IGNACIO CAMACHO-ABC

En 2016, Sánchez dijo que su gran error había sido renunciar al apoyo del nacionalismo, aceptar las bridas del partido

LA palabra es vértigo. Un remolino de precipitación, una tolvanera de incertidumbre se ha apoderado desde el jueves de la política española, envuelta de nuevo en la agitación, en la volatilidad, en las convulsiones espasmódicas. La sentencia Gürtel es una bomba que ha reventado la legislatura con una onda expansiva de caos y zozobra, y la moción de censura ha rescatado el fantasma del Gobierno Frankenstein de entre las sombras. Todo está en el aire ahora: la continuidad de Rajoy, el rumbo del desafío separatista, el curso de la recuperación económica. El país ha retrocedido dos años en dos días para regresar al momento en que Pedro Sánchez bloqueó la investidura en un laberinto de incógnitas.

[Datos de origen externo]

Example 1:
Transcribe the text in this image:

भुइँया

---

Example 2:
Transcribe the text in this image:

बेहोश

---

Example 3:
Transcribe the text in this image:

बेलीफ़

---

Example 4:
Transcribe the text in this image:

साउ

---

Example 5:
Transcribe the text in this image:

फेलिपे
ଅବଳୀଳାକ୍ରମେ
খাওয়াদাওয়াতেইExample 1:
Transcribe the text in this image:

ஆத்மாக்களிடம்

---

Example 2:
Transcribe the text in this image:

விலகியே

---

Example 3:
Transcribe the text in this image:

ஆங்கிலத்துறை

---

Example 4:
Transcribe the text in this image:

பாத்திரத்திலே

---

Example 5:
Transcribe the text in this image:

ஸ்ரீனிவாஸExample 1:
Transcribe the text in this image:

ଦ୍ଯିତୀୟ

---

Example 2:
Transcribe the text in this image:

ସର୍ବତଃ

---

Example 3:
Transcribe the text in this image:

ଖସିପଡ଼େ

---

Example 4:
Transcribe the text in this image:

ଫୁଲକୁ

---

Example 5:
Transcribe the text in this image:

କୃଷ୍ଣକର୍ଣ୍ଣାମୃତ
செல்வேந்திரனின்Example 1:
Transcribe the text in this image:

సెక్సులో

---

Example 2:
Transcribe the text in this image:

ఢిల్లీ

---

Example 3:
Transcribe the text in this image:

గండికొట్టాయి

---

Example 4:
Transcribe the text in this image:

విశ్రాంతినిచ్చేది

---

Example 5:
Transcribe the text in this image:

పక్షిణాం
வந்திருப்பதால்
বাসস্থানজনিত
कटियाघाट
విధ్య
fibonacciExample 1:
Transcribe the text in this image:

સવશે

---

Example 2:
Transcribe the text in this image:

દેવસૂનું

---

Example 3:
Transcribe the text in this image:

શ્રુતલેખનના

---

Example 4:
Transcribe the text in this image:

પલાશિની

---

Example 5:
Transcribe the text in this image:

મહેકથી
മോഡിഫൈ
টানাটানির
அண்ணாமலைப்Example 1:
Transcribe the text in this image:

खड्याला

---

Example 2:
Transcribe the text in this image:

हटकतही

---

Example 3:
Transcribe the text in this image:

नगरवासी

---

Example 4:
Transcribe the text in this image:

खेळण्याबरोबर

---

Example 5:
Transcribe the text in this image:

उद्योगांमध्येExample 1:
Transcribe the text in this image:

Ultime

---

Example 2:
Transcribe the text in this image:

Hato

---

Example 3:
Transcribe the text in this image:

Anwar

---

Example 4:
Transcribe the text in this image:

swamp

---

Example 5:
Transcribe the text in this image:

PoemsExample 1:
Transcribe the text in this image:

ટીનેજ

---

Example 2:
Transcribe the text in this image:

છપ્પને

La moción no es un farol: Sánchez va en serio. Nunca se ha quitado de la cabeza la idea de alcanzar por un atajo la jefatura del Gobierno. Quiere organizar las próximas elecciones desde la Presidencia, en posición de ventaja frente a Podemos. El viernes fue sincero: su intención es ocupar la Moncloa con todas las consecuencias, no como un mero croupier para repartir cartas y organizar el juego. La maniobra está diseñada para cumplir su proyecto: si se encarama al poder será para tratar por todos los medios de quedarse dentro.

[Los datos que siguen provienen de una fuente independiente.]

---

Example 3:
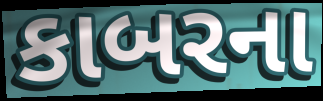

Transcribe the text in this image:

કાબરના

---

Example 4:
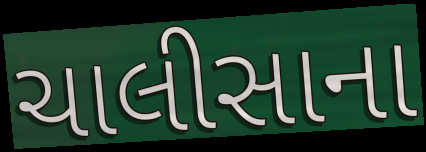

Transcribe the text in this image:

ચાલીસાના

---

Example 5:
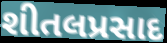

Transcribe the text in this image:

શીતલપ્રસાદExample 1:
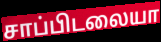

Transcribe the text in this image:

சாப்பிடலையா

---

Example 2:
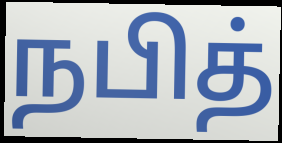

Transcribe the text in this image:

நபித்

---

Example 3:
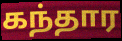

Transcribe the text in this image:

கந்தார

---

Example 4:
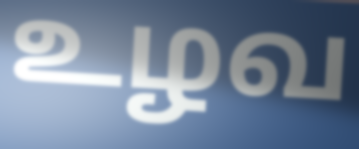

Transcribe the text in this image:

உழவ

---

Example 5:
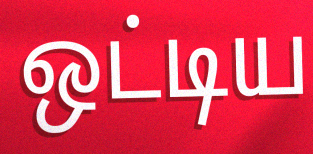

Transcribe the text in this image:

ஒட்டியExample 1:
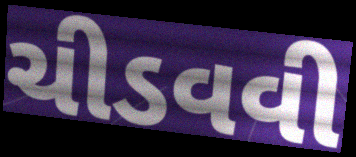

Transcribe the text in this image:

ચીડવવી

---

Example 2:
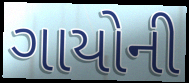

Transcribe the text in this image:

ગાયોની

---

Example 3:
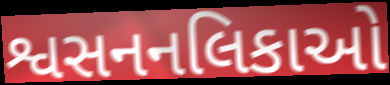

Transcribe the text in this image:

શ્વસનનલિકાઓ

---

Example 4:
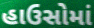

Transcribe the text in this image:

હાઉસોમાં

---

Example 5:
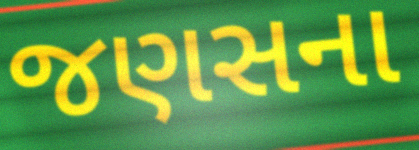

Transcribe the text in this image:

જણસનાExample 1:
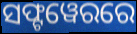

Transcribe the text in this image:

ସଫ୍ଟୱେରରେ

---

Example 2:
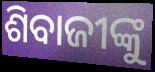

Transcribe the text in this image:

ଶିବାଜୀଙ୍କୁ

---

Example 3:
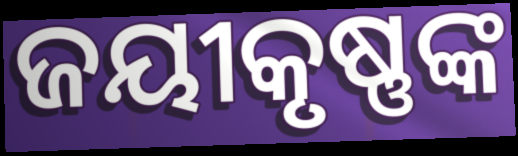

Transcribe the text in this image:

ଜୟୀକୃଷ୍ଣଙ୍କ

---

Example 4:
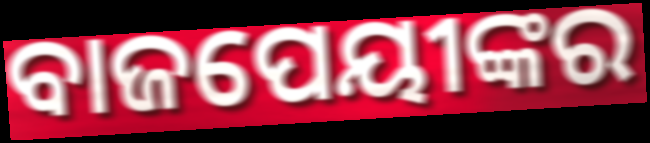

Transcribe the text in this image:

ବାଜପେୟୀଙ୍କର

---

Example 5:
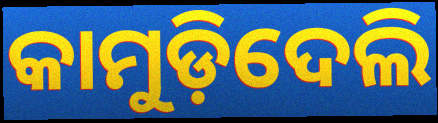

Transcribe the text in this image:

କାମୁଡ଼ିଦେଲି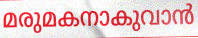
മരുമകനാകുവാൻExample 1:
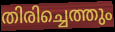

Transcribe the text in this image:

തിരിച്ചെത്തും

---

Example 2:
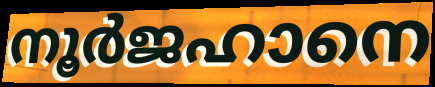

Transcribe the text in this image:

നൂർജഹാനെ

Cuando los suyos lo echaron, en octubre del 16, le dijo a Évole que su gran error había sido renunciar al apoyo del nacionalismo, aceptar las bridas que le ató el partido. Pero ya no tiene oposición interna ni comités federales que frenen su designio, y se ha asegurado el control de la organización mediante un mecanismo de plebiscitos. Tiene una oferta para los soberanistas, incluido el PNV, que pasa por levantar el 155, y el PP teme que brinde un pacto implícito de indultar llegado el momento a los líderes del independentismo.

El líder socialista sabe que una convocatoria electoral sólo beneficiaría a Ciudadanos. En el peor de los casos, si el PNV no traga o él no acabase de ver su plan claro, antes estaría dispuesto a permitir que Rajoy siga en el cargo –al fin y al cabo ya está abrasado– y desistir del intento echándole la culpa a su adversario. Por eso presentó la censura por sorpresa, antes de la reunión de su ejecutiva y usando firmas en barbecho de sus diputados: quería tomar la delantera con un movimiento rápido, asegurarse la iniciativa bloqueando toda posibilidad de comicios inmediatos. Ahora tiene el control de la crisis en sus manos; ni siquiera el Gabinete puede anticiparse a sus pasos.

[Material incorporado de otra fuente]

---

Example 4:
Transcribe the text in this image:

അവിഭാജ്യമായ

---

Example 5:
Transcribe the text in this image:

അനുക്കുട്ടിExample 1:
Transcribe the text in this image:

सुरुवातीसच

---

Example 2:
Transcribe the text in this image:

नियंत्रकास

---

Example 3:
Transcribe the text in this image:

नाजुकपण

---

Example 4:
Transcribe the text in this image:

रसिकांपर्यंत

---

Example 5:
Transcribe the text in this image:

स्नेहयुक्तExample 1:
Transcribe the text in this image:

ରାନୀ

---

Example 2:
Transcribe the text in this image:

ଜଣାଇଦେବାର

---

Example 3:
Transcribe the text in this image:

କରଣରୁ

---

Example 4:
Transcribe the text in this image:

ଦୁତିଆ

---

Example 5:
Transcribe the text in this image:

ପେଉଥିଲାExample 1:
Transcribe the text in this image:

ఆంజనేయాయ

Al presidente se lo llevan los demonios. En los últimos tiempos, al pairo del conflicto catalán y del auge de Cs, que los inquietaba a ambos, había otorgado al jefe de la oposición un trato preferente de socio de Estado que Sánchez ha blandido en su contra a las primeras de cambio. Si consuma la operación Frankenstein no sólo podrá presumir de haber echado a Rajoy sino de ser el único rival que haya logrado engañarlo.